What the iPhone Says About Development in China

July 7th, 2010

Labor is getting more expensive in China, so manufacturing companies are racing to find ways to reduce costs:

But what it does not reveal is that manufacturing in China is about to get far more expensive. Soaring labor costs caused by worker shortages and unrest, a strengthening Chinese currency that makes exports more expensive, and inflation and rising housing costs are all threatening to sharply increase the cost of making devices like notebook computers, digital cameras and smartphones.

Desperate factory owners are already shifting production away from this country’s dominant electronics manufacturing center in Shenzhen toward lower-cost regions far west of here, even deep in China’s mountainous interior.

That’s precisely what I’ve hoped would happen. China is a nation of contrast—while the east is rich from manufacturing and exports, the landlocked western interior of China is still incredibly poor. China is almost two nations, one developed and one developing.

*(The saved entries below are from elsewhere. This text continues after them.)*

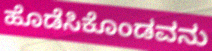
ಹೊಡೆಸಿಕೊಂಡವನು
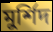
মুর্শিদ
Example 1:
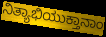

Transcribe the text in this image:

ನಿತ್ಯಾಭಿಯುಕ್ತಾನಾಂ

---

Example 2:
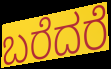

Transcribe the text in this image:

ಬರೆದರೆ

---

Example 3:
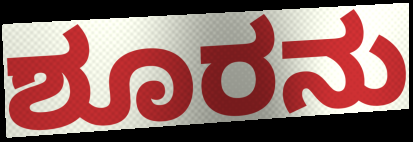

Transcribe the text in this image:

ಶೂರನು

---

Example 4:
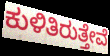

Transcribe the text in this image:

But development based on unskilled, cheap labor inevitably leads to higher standards of living and increasing wages. Over time, the “cheap” part of it disappears, so manufacturers move elsewhere in search of low costs. As this happens, areas that were dependent on unskilled labor for economic growth must transition toward skilled labor. This is China’s largest challenge—their incredible economic growth is a result of labor that’s laid dormant for decades suddenly coming online all at once, but they must now move from unskilled to skilled labor. In other words, they must move up the supply chain from merely putting things together to manufacturing intricate parts and to even designing them.

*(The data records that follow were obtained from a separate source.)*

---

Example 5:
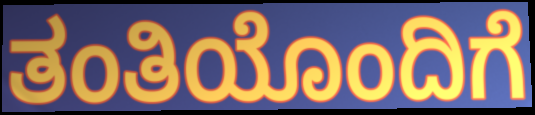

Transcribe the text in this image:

ತಂತಿಯೊಂದಿಗೆ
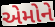
એમોને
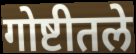
गोष्टीतले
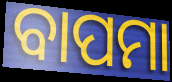
ବାପମା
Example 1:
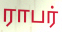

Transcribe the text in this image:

ராபர்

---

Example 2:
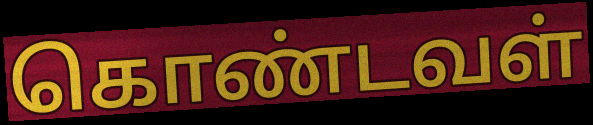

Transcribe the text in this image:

கொண்டவள்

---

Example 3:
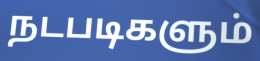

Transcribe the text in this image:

நடபடிகளும்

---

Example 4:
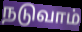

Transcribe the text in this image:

As manufacturers move toward other regions and countries with lower wages, the same process plays out. I’m hoping this will have the same effect on China’s interior, but there are natural barriers for it. Using unskilled labor in China’s east is easy: it’s close to the coast, so moving goods to port is cheap. The west doesn’t have this same advantage. Anything manufactured there will have to be moved by truck or rail to the coast.